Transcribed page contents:
────────────────────

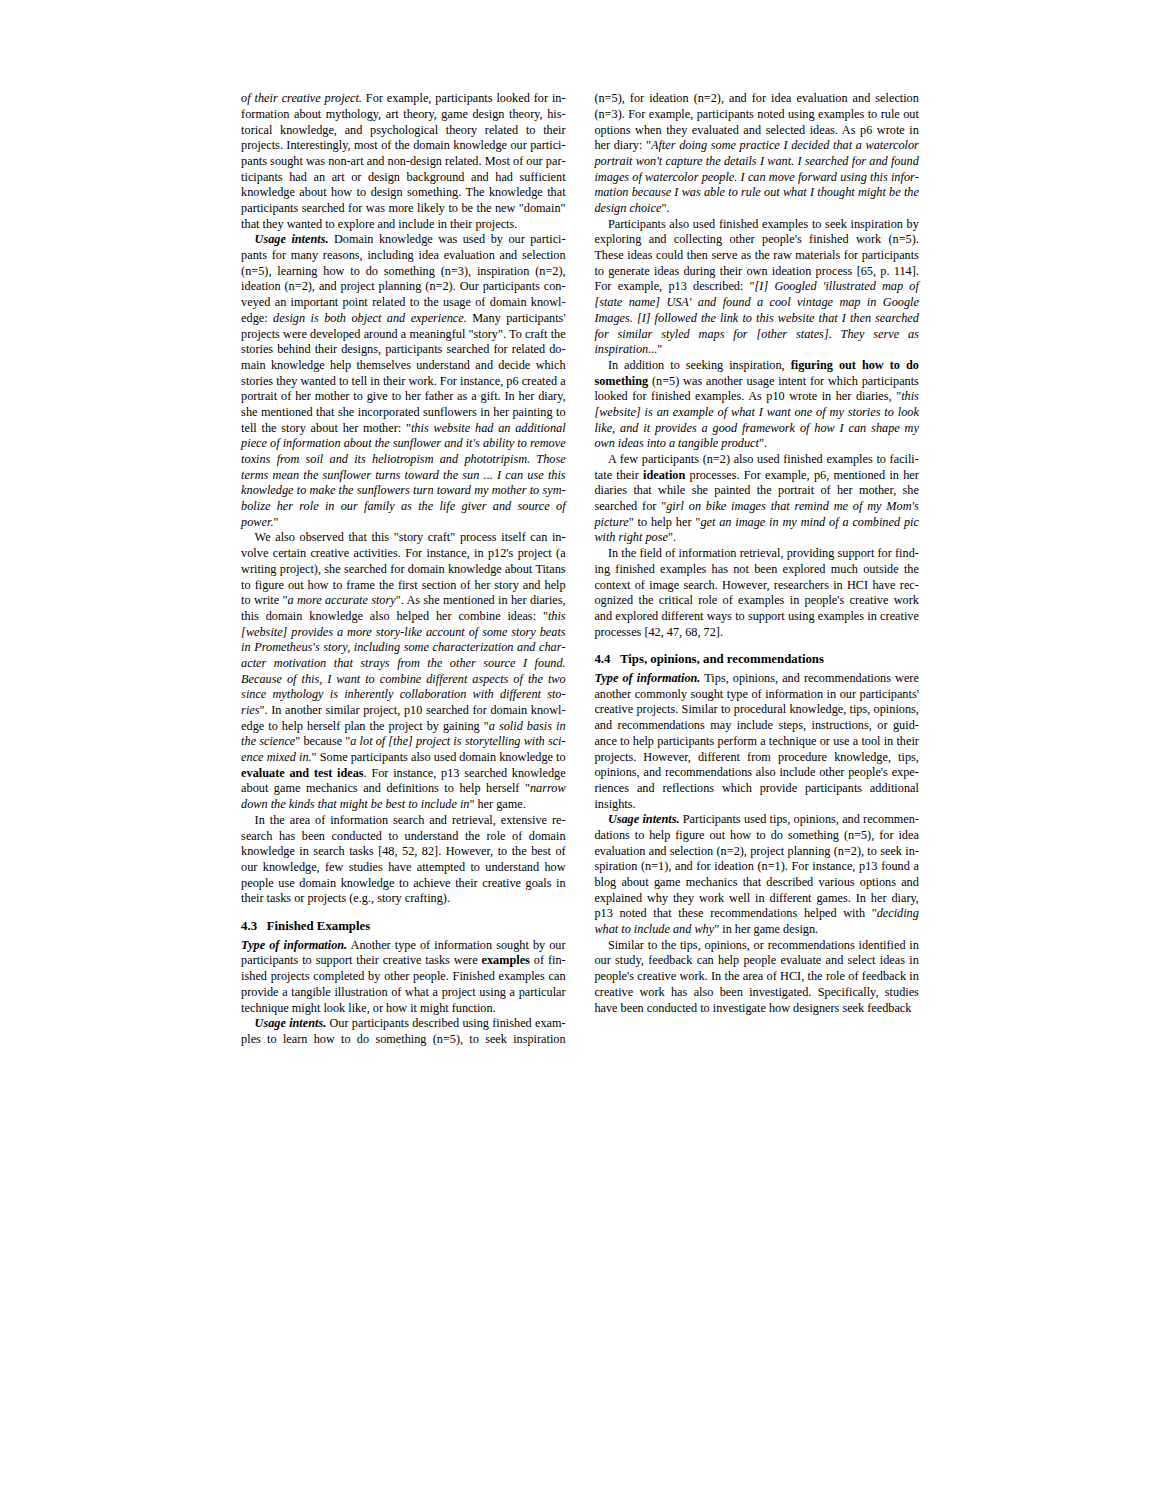of their creative project. For example, participants looked for information about mythology, art theory, game design theory, historical knowledge, and psychological theory related to their projects. Interestingly, most of the domain knowledge our participants sought was non-art and non-design related. Most of our participants had an art or design background and had sufficient knowledge about how to design something. The knowledge that participants searched for was more likely to be the new "domain" that they wanted to explore and include in their projects.
Usage intents. Domain knowledge was used by our participants for many reasons, including idea evaluation and selection (n=5), learning how to do something (n=3), inspiration (n=2), ideation (n=2), and project planning (n=2). Our participants conveyed an important point related to the usage of domain knowledge: design is both object and experience. Many participants' projects were developed around a meaningful "story". To craft the stories behind their designs, participants searched for related domain knowledge help themselves understand and decide which stories they wanted to tell in their work. For instance, p6 created a portrait of her mother to give to her father as a gift. In her diary, she mentioned that she incorporated sunflowers in her painting to tell the story about her mother: "this website had an additional piece of information about the sunflower and it's ability to remove toxins from soil and its heliotropism and phototripism. Those terms mean the sunflower turns toward the sun ... I can use this knowledge to make the sunflowers turn toward my mother to symbolize her role in our family as the life giver and source of power."
We also observed that this "story craft" process itself can involve certain creative activities. For instance, in p12's project (a writing project), she searched for domain knowledge about Titans to figure out how to frame the first section of her story and help to write "a more accurate story". As she mentioned in her diaries, this domain knowledge also helped her combine ideas: "this [website] provides a more story-like account of some story beats in Prometheus's story, including some characterization and character motivation that strays from the other source I found. Because of this, I want to combine different aspects of the two since mythology is inherently collaboration with different stories". In another similar project, p10 searched for domain knowledge to help herself plan the project by gaining "a solid basis in the science" because "a lot of [the] project is storytelling with science mixed in." Some participants also used domain knowledge to evaluate and test ideas. For instance, p13 searched knowledge about game mechanics and definitions to help herself "narrow down the kinds that might be best to include in" her game.
In the area of information search and retrieval, extensive research has been conducted to understand the role of domain knowledge in search tasks [48, 52, 82]. However, to the best of our knowledge, few studies have attempted to understand how people use domain knowledge to achieve their creative goals in their tasks or projects (e.g., story crafting).
4.3 Finished Examples
Type of information. Another type of information sought by our participants to support their creative tasks were examples of finished projects completed by other people. Finished examples can provide a tangible illustration of what a project using a particular technique might look like, or how it might function.
Usage intents. Our participants described using finished examples to learn how to do something (n=5), to seek inspiration (n=5), for ideation (n=2), and for idea evaluation and selection (n=3). For example, participants noted using examples to rule out options when they evaluated and selected ideas. As p6 wrote in her diary: "After doing some practice I decided that a watercolor portrait won't capture the details I want. I searched for and found images of watercolor people. I can move forward using this information because I was able to rule out what I thought might be the design choice".
Participants also used finished examples to seek inspiration by exploring and collecting other people's finished work (n=5). These ideas could then serve as the raw materials for participants to generate ideas during their own ideation process [65, p. 114]. For example, p13 described: "[I] Googled 'illustrated map of [state name] USA' and found a cool vintage map in Google Images. [I] followed the link to this website that I then searched for similar styled maps for [other states]. They serve as inspiration..."
In addition to seeking inspiration, figuring out how to do something (n=5) was another usage intent for which participants looked for finished examples. As p10 wrote in her diaries, "this [website] is an example of what I want one of my stories to look like, and it provides a good framework of how I can shape my own ideas into a tangible product".
A few participants (n=2) also used finished examples to facilitate their ideation processes. For example, p6, mentioned in her diaries that while she painted the portrait of her mother, she searched for "girl on bike images that remind me of my Mom's picture" to help her "get an image in my mind of a combined pic with right pose".
In the field of information retrieval, providing support for finding finished examples has not been explored much outside the context of image search. However, researchers in HCI have recognized the critical role of examples in people's creative work and explored different ways to support using examples in creative processes [42, 47, 68, 72].
4.4 Tips, opinions, and recommendations
Type of information. Tips, opinions, and recommendations were another commonly sought type of information in our participants' creative projects. Similar to procedural knowledge, tips, opinions, and recommendations may include steps, instructions, or guidance to help participants perform a technique or use a tool in their projects. However, different from procedure knowledge, tips, opinions, and recommendations also include other people's experiences and reflections which provide participants additional insights.
Usage intents. Participants used tips, opinions, and recommendations to help figure out how to do something (n=5), for idea evaluation and selection (n=2), project planning (n=2), to seek inspiration (n=1), and for ideation (n=1). For instance, p13 found a blog about game mechanics that described various options and explained why they work well in different games. In her diary, p13 noted that these recommendations helped with "deciding what to include and why" in her game design.
Similar to the tips, opinions, or recommendations identified in our study, feedback can help people evaluate and select ideas in people's creative work. In the area of HCI, the role of feedback in creative work has also been investigated. Specifically, studies have been conducted to investigate how designers seek feedback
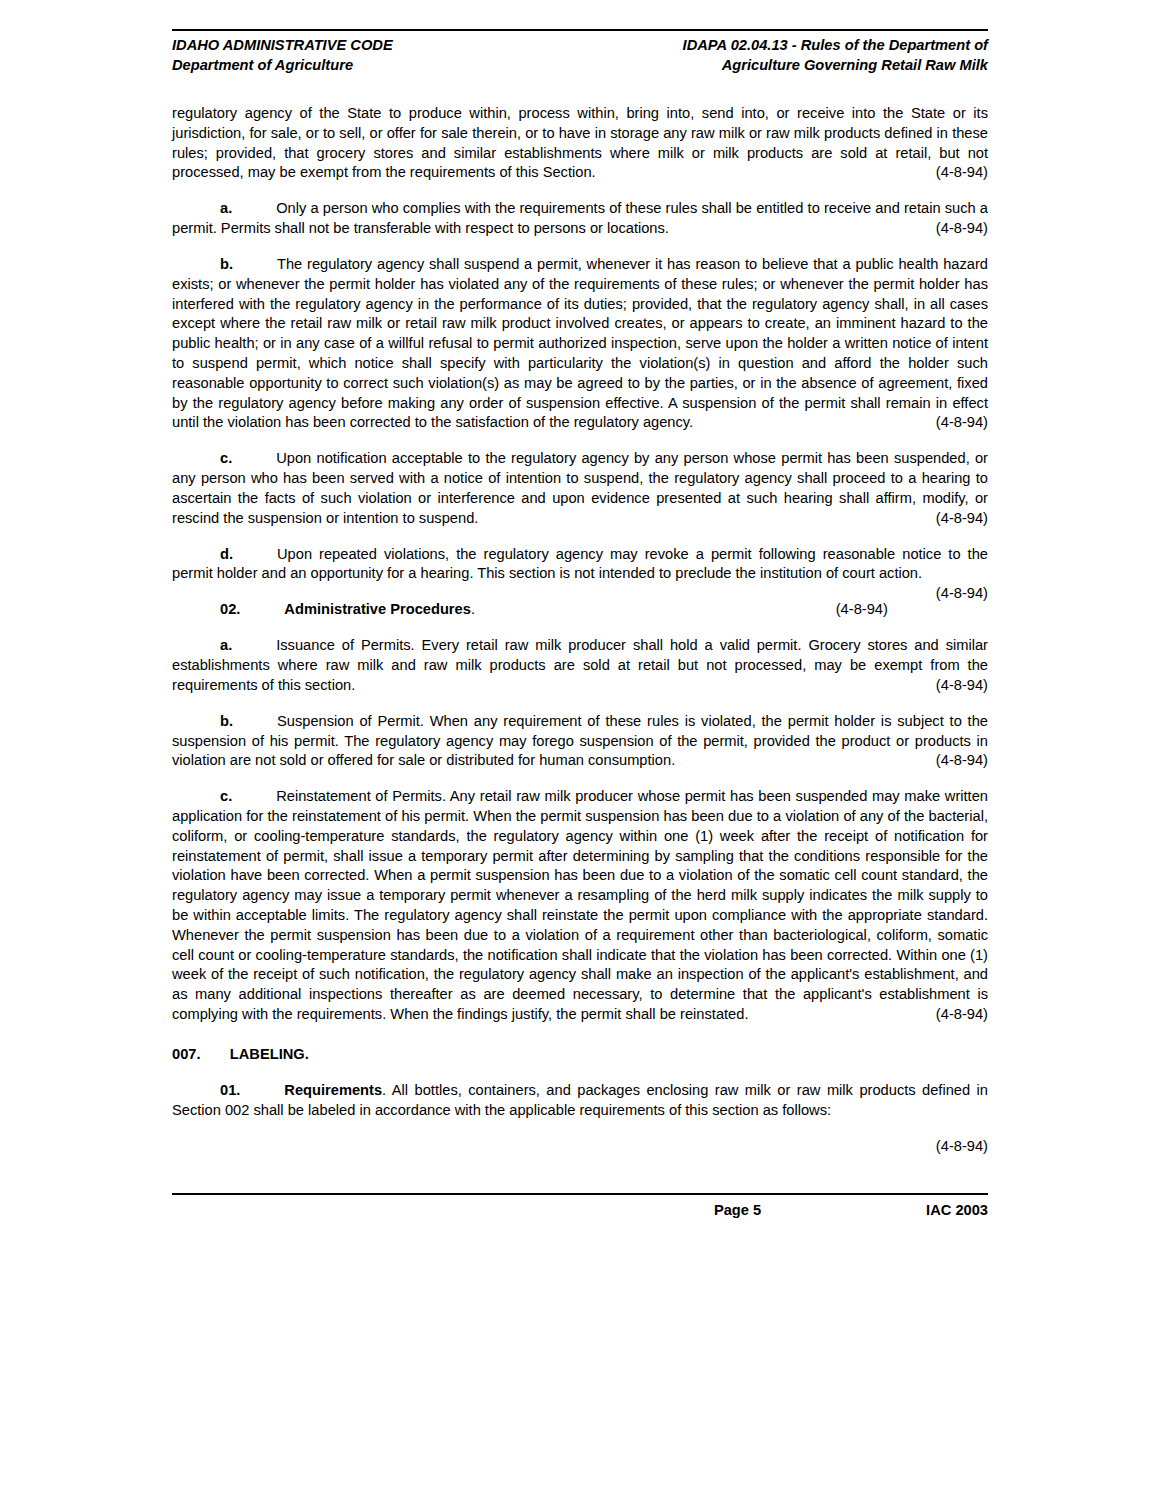IDAHO ADMINISTRATIVE CODE
Department of Agriculture
IDAPA 02.04.13 - Rules of the Department of
Agriculture Governing Retail Raw Milk
regulatory agency of the State to produce within, process within, bring into, send into, or receive into the State or its jurisdiction, for sale, or to sell, or offer for sale therein, or to have in storage any raw milk or raw milk products defined in these rules; provided, that grocery stores and similar establishments where milk or milk products are sold at retail, but not processed, may be exempt from the requirements of this Section.(4-8-94)
a.   Only a person who complies with the requirements of these rules shall be entitled to receive and retain such a permit. Permits shall not be transferable with respect to persons or locations.(4-8-94)
b.   The regulatory agency shall suspend a permit, whenever it has reason to believe that a public health hazard exists; or whenever the permit holder has violated any of the requirements of these rules; or whenever the permit holder has interfered with the regulatory agency in the performance of its duties; provided, that the regulatory agency shall, in all cases except where the retail raw milk or retail raw milk product involved creates, or appears to create, an imminent hazard to the public health; or in any case of a willful refusal to permit authorized inspection, serve upon the holder a written notice of intent to suspend permit, which notice shall specify with particularity the violation(s) in question and afford the holder such reasonable opportunity to correct such violation(s) as may be agreed to by the parties, or in the absence of agreement, fixed by the regulatory agency before making any order of suspension effective. A suspension of the permit shall remain in effect until the violation has been corrected to the satisfaction of the regulatory agency.(4-8-94)
c.   Upon notification acceptable to the regulatory agency by any person whose permit has been suspended, or any person who has been served with a notice of intention to suspend, the regulatory agency shall proceed to a hearing to ascertain the facts of such violation or interference and upon evidence presented at such hearing shall affirm, modify, or rescind the suspension or intention to suspend.(4-8-94)
d.   Upon repeated violations, the regulatory agency may revoke a permit following reasonable notice to the permit holder and an opportunity for a hearing. This section is not intended to preclude the institution of court action.(4-8-94)
02.   Administrative Procedures.(4-8-94)
a.   Issuance of Permits. Every retail raw milk producer shall hold a valid permit. Grocery stores and similar establishments where raw milk and raw milk products are sold at retail but not processed, may be exempt from the requirements of this section.(4-8-94)
b.   Suspension of Permit. When any requirement of these rules is violated, the permit holder is subject to the suspension of his permit. The regulatory agency may forego suspension of the permit, provided the product or products in violation are not sold or offered for sale or distributed for human consumption.(4-8-94)
c.   Reinstatement of Permits. Any retail raw milk producer whose permit has been suspended may make written application for the reinstatement of his permit. When the permit suspension has been due to a violation of any of the bacterial, coliform, or cooling-temperature standards, the regulatory agency within one (1) week after the receipt of notification for reinstatement of permit, shall issue a temporary permit after determining by sampling that the conditions responsible for the violation have been corrected. When a permit suspension has been due to a violation of the somatic cell count standard, the regulatory agency may issue a temporary permit whenever a resampling of the herd milk supply indicates the milk supply to be within acceptable limits. The regulatory agency shall reinstate the permit upon compliance with the appropriate standard. Whenever the permit suspension has been due to a violation of a requirement other than bacteriological, coliform, somatic cell count or cooling-temperature standards, the notification shall indicate that the violation has been corrected. Within one (1) week of the receipt of such notification, the regulatory agency shall make an inspection of the applicant's establishment, and as many additional inspections thereafter as are deemed necessary, to determine that the applicant's establishment is complying with the requirements. When the findings justify, the permit shall be reinstated.(4-8-94)
007.  LABELING.
01.   Requirements. All bottles, containers, and packages enclosing raw milk or raw milk products defined in Section 002 shall be labeled in accordance with the applicable requirements of this section as follows:
(4-8-94)
Page 5
IAC 2003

────────────────────

-- HOW TO COMPLETE THIS TASK --
Every line in the data that holds the string "stores" should be copied.

-- RESPONSE FOR THIS EXERCISE --
regulatory agency of the State to produce within, process within, bring into, send into, or receive into the State or its jurisdiction, for sale, or to sell, or offer for sale therein, or to have in storage any raw milk or raw milk products defined in these rules; provided, that grocery stores and similar establishments where milk or milk products are sold at retail, but not processed, may be exempt from the requirements of this Section.(4-8-94)
a.   Issuance of Permits. Every retail raw milk producer shall hold a valid permit. Grocery stores and similar establishments where raw milk and raw milk products are sold at retail but not processed, may be exempt from the requirements of this section.(4-8-94)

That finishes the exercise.